--- DESCRIPTION OF THE TASK ---
Copy out all lines in the data below containing the string "Lösungen".

* * * * * * *

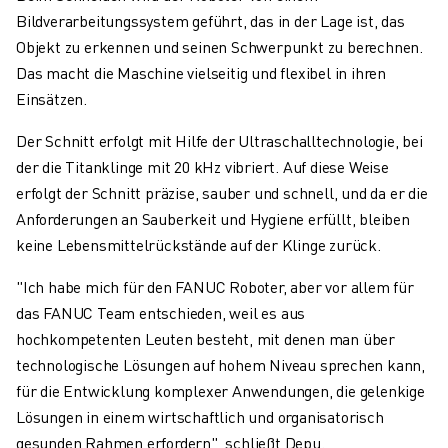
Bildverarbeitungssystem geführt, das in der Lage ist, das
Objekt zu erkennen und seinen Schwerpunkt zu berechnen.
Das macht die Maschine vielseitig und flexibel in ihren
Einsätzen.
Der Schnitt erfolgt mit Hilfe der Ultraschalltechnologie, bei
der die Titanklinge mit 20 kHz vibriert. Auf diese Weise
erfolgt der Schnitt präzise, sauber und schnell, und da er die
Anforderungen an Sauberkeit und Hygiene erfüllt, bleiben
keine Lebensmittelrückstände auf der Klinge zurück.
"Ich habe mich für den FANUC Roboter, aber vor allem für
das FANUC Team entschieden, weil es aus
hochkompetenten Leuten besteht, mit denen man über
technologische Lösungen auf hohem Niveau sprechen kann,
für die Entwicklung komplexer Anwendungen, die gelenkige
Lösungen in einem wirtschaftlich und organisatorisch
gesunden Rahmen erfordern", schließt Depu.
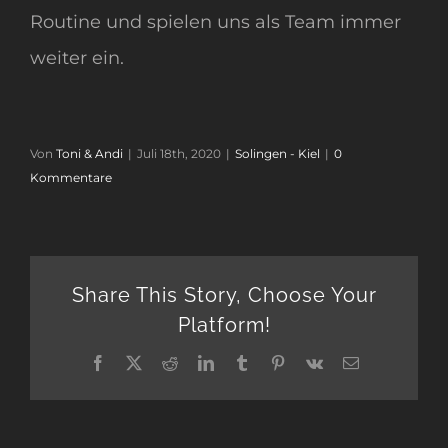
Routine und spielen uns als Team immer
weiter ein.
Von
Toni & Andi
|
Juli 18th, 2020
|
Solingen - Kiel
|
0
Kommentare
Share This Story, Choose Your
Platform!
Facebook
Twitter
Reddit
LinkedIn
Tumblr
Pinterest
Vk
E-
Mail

* * * * * * *

--- TASK OUTPUT ---
technologische Lösungen auf hohem Niveau sprechen kann,
Lösungen in einem wirtschaftlich und organisatorisch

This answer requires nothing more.